### Ações a realizar
#1 Pode reproduzir, do texto sobre a política europeia, tudo o que vai de "Por Johanna Nublat" até "das propostas radicais."?
#2 As afirmações a seguir estão de acordo com o texto sobre a política europeia? Responda sim ou não a cada uma e cite as palavras do texto que decidem a resposta. (a) A aliança CDU/CSU perdeu a maior bancada no Parlamento alemão. (b) Na França, Macron e o En Marche venceram a eleição. (c) O apoio às bandeiras extremistas reflete sobretudo um endosso real das propostas radicais.

Migração dos partidos de direita e de esquerda para o centro abriu espaço para os políticos radicais na Europa - mas eles estão longe de assumir o poder

Por Johanna Nublat Atualizado em 29 set 2017, 06h00 - Publicado em 29 set 2017, 06h00

As últimas eleições em países ocidentais deram um susto nas fileiras dos defensores da democracia e do capitalismo globalizado. Cada votação parecia a consagração de ideias nacionalistas radicais ou de políticos populistas de direita. Entre os países acometidos por essa patologia estão Inglaterra, Estados Unidos, Áustria, Hungria, Polônia, Holanda, França e, agora, Alemanha. O apoio às bandeiras extremistas, porém, tem se mostrado limitado, mais relacionado à frustração com os expoentes da política tradicional do que a um endosso real das propostas radicais.

A chanceler alemã Angela Merkel recebeu esse recado com clareza na eleição legislativa de 24 de setembro. Sua aliança de centro-direita, formada pela CDU (União Democrata Cristã) e pela CSU (União Social Cristã), conseguiu manter a maior bancada no Parlamento, mas amargou seu pior resultado desde 1949. A legenda de centro-­esquerda que hoje compõe o governo com Merkel, SPD (Partido Social Democrata), também foi punida como nunca pelos eleitores. O espaço perdido pelo centro foi ocupado pelos liberais do FDP (Partido Livre Democrático) e — de um modo que assustou o mundo democrático — pela extrema direita representada pela AfD (Alternativa para a Alemanha). A rejeição aos partidos tradicionais moderados vem como um déjà-vu. Em abril passado, os franceses barraram os candidatos das duas principais legendas do país ainda no primeiro turno, levando para o segundo turno o recém-formado partido centrista de Emmanuel Macron e a extrema direita de Marine Le Pen. Venceram Macron e o seu movimento político En Marche, em grande medida graças à aversão de boa parte do eleitorado em relação a Le Pen.

### Os dados
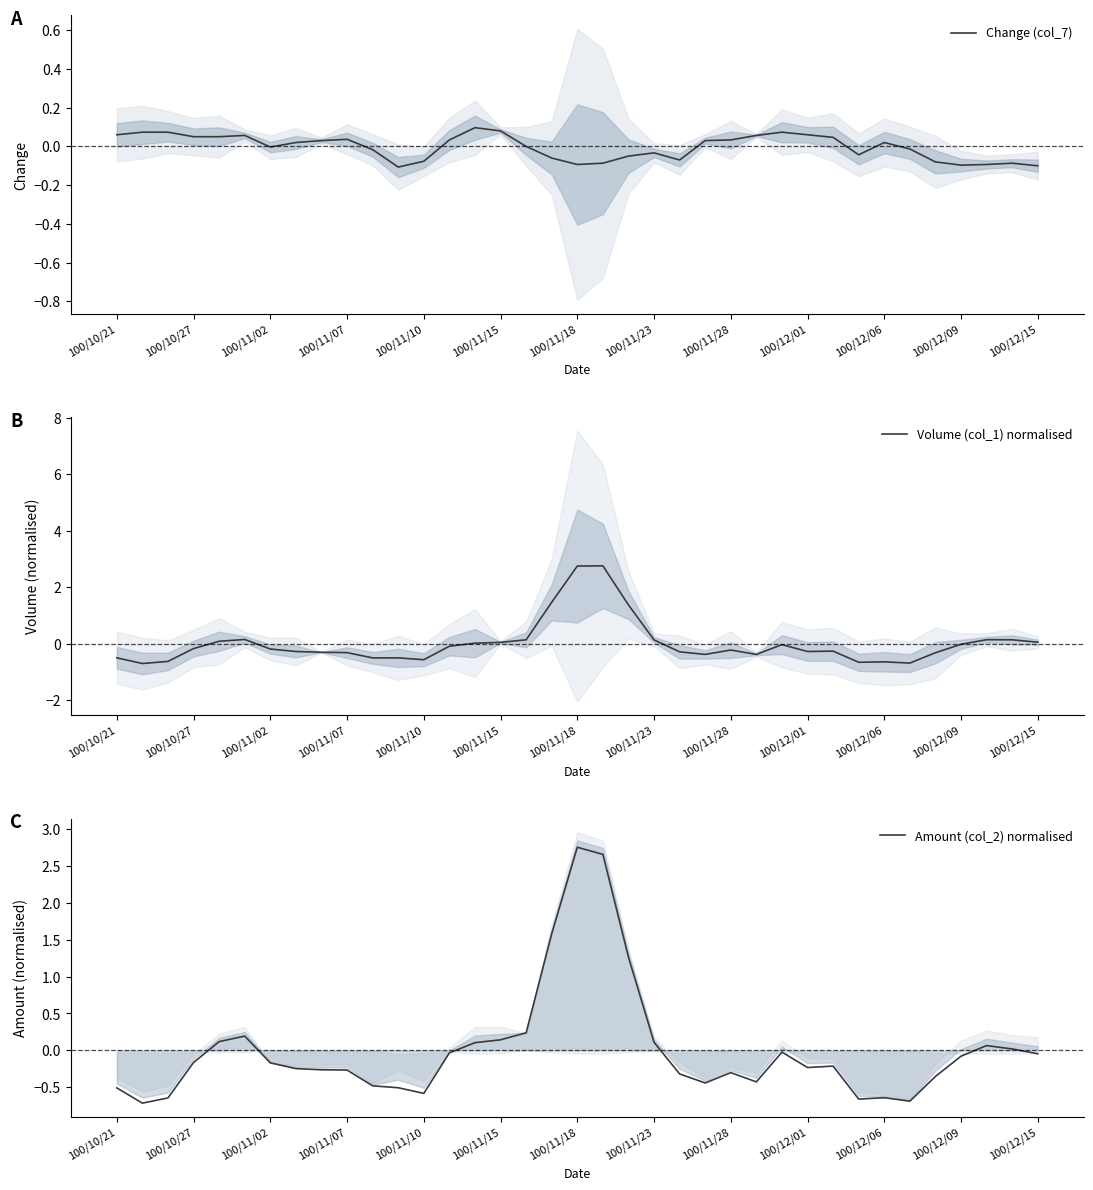

Which series has the largest range (max minus min)?

Amount (col_2) normalised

### Respostas das tarefas
#1
Por Johanna Nublat Atualizado em 29 set 2017, 06h00 - Publicado em 29 set 2017, 06h00

As últimas eleições em países ocidentais deram um susto nas fileiras dos defensores da democracia e do capitalismo globalizado. Cada votação parecia a consagração de ideias nacionalistas radicais ou de políticos populistas de direita. Entre os países acometidos por essa patologia estão Inglaterra, Estados Unidos, Áustria, Hungria, Polônia, Holanda, França e, agora, Alemanha. O apoio às bandeiras extremistas, porém, tem se mostrado limitado, mais relacionado à frustração com os expoentes da política tradicional do que a um endosso real das propostas radicais.

#2
(a) Não: "conseguiu manter a maior bancada no Parlamento".
(b) Sim: "Venceram Macron e o seu movimento político En Marche".
(c) Não: "mais relacionado à frustração com os expoentes da política tradicional do que a um endosso real das propostas radicais".